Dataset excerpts
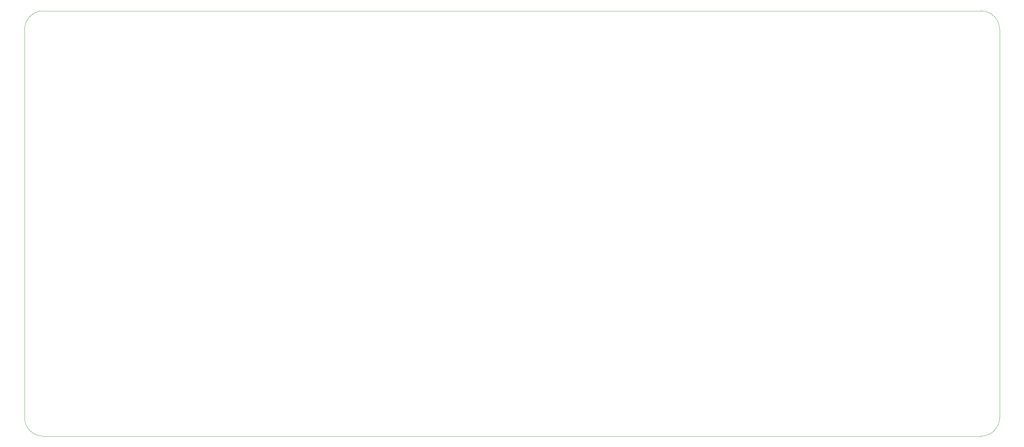
<source format=gbr>
%TF.GenerationSoftware,KiCad,Pcbnew,7.0.8+dfsg-1*%
%TF.CreationDate,2023-11-03T17:26:11+01:00*%
%TF.ProjectId,plopplop-rounded,706c6f70-706c-46f7-902d-726f756e6465,rev?*%
%TF.SameCoordinates,PXfbec30PY8198450*%
%TF.FileFunction,Profile,NP*%
%FSLAX46Y46*%
G04 Gerber Fmt 4.6, Leading zero omitted, Abs format (unit mm)*
G04 Created by KiCad (PCBNEW 7.0.8+dfsg-1) date 2023-11-03 17:26:11*
%MOMM*%
%LPD*%
G01*
G04 APERTURE LIST*
%TA.AperFunction,Profile*%
%ADD10C,0.100000*%
%TD*%
G04 APERTURE END LIST*
D10*
X262096250Y109458750D02*
G75*
G03*
X257096250Y114458750I-4999950J50D01*
G01*
X5158750Y114458750D02*
G75*
G03*
X158750Y109458750I0J-5000000D01*
G01*
X5158750Y114458750D02*
X257096250Y114458750D01*
X257096250Y158750D02*
G75*
G03*
X262096250Y5158750I50J4999950D01*
G01*
X262096250Y109458750D02*
X262096250Y5158750D01*
X158750Y5158750D02*
G75*
G03*
X5158750Y158750I5000000J0D01*
G01*
X158750Y5158750D02*
X158750Y109458750D01*
X257096250Y158750D02*
X5158750Y158750D01*
M02*

</source>
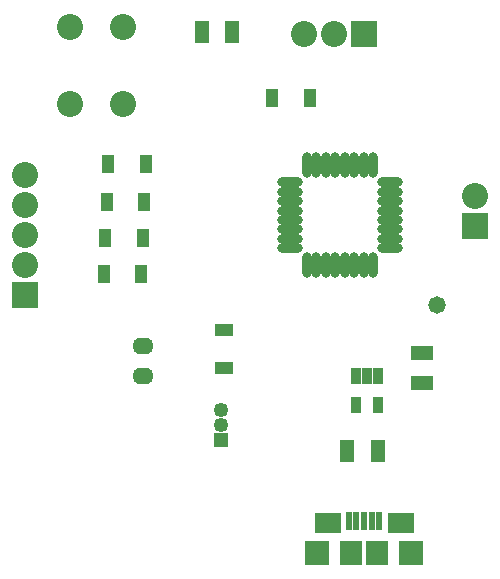
<source format=gts>
G04*
G04 #@! TF.GenerationSoftware,Altium Limited,Altium Designer,21.0.9 (235)*
G04*
G04 Layer_Color=8388736*
%FSLAX44Y44*%
%MOMM*%
G71*
G04*
G04 #@! TF.SameCoordinates,A0518373-5DC4-4E38-8A05-EEFCEC3494AD*
G04*
G04*
G04 #@! TF.FilePolarity,Negative*
G04*
G01*
G75*
%ADD22R,1.0000X1.5000*%
%ADD26R,1.5000X1.0000*%
%ADD27O,0.8032X2.1532*%
%ADD28O,2.1532X0.8032*%
%ADD29R,0.6032X1.6032*%
%ADD30R,2.3032X1.8032*%
%ADD31R,2.0032X2.1032*%
%ADD32R,1.9532X2.1032*%
%ADD33R,1.3032X1.9032*%
%ADD34R,0.9032X1.3532*%
%ADD35R,1.9032X1.3032*%
%ADD36O,1.8032X1.4032*%
%ADD37R,1.2532X1.2532*%
%ADD38C,1.2532*%
%ADD39R,2.2032X2.2032*%
%ADD40C,2.2032*%
%ADD41R,2.2032X2.2032*%
%ADD42C,1.4732*%
D22*
X466850Y596900D02*
D03*
X434850D02*
D03*
X433580Y566420D02*
D03*
X465580D02*
D03*
X608330Y715010D02*
D03*
X576330D02*
D03*
X437390Y659130D02*
D03*
X469390D02*
D03*
X436120Y627380D02*
D03*
X468120D02*
D03*
D26*
X535940Y486920D02*
D03*
Y518920D02*
D03*
D27*
X605730Y658200D02*
D03*
X613730D02*
D03*
X621730D02*
D03*
X629730D02*
D03*
X637730D02*
D03*
X645730D02*
D03*
X653730D02*
D03*
X661730D02*
D03*
Y573700D02*
D03*
X653730D02*
D03*
X645730D02*
D03*
X637730D02*
D03*
X629730D02*
D03*
X621730D02*
D03*
X613730D02*
D03*
X605730D02*
D03*
D28*
X675980Y643950D02*
D03*
Y635950D02*
D03*
Y627950D02*
D03*
Y619950D02*
D03*
Y611950D02*
D03*
Y603950D02*
D03*
Y595950D02*
D03*
Y587950D02*
D03*
X591480D02*
D03*
Y595950D02*
D03*
Y603950D02*
D03*
Y611950D02*
D03*
Y619950D02*
D03*
Y627950D02*
D03*
Y635950D02*
D03*
Y643950D02*
D03*
D29*
X641230Y356700D02*
D03*
X647730D02*
D03*
X654230D02*
D03*
X660730D02*
D03*
X667230D02*
D03*
D30*
X623230Y355700D02*
D03*
X685230D02*
D03*
D31*
X614230Y330200D02*
D03*
X694230D02*
D03*
D32*
X642980D02*
D03*
X665480D02*
D03*
D33*
X516590Y770890D02*
D03*
X542590D02*
D03*
X665780Y416560D02*
D03*
X639780D02*
D03*
D34*
X666090Y479610D02*
D03*
X656590D02*
D03*
X647090D02*
D03*
Y455110D02*
D03*
X666090D02*
D03*
D35*
X703580Y499711D02*
D03*
Y473710D02*
D03*
D36*
X467360Y505460D02*
D03*
Y480060D02*
D03*
D37*
X533400Y425450D02*
D03*
D38*
Y438150D02*
D03*
Y450850D02*
D03*
D39*
X748030Y607060D02*
D03*
X367030Y548640D02*
D03*
D40*
X748030Y632460D02*
D03*
X628650Y769620D02*
D03*
X603250D02*
D03*
X450490Y775450D02*
D03*
X405490D02*
D03*
X450490Y710450D02*
D03*
X405490D02*
D03*
X367030Y599440D02*
D03*
Y574040D02*
D03*
Y624840D02*
D03*
Y650240D02*
D03*
D41*
X654050Y769620D02*
D03*
D42*
X716280Y539750D02*
D03*
M02*

</source>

▸ What you should do
Write out, without alteration, the line that contains "X642980D02*" and all subsequent lines down to the end of the data above.

▸ Result of the exercise
X642980D02*
D03*
X665480D02*
D03*
D33*
X516590Y770890D02*
D03*
X542590D02*
D03*
X665780Y416560D02*
D03*
X639780D02*
D03*
D34*
X666090Y479610D02*
D03*
X656590D02*
D03*
X647090D02*
D03*
Y455110D02*
D03*
X666090D02*
D03*
D35*
X703580Y499711D02*
D03*
Y473710D02*
D03*
D36*
X467360Y505460D02*
D03*
Y480060D02*
D03*
D37*
X533400Y425450D02*
D03*
D38*
Y438150D02*
D03*
Y450850D02*
D03*
D39*
X748030Y607060D02*
D03*
X367030Y548640D02*
D03*
D40*
X748030Y632460D02*
D03*
X628650Y769620D02*
D03*
X603250D02*
D03*
X450490Y775450D02*
D03*
X405490D02*
D03*
X450490Y710450D02*
D03*
X405490D02*
D03*
X367030Y599440D02*
D03*
Y574040D02*
D03*
Y624840D02*
D03*
Y650240D02*
D03*
D41*
X654050Y769620D02*
D03*
D42*
X716280Y539750D02*
D03*
M02*

</source>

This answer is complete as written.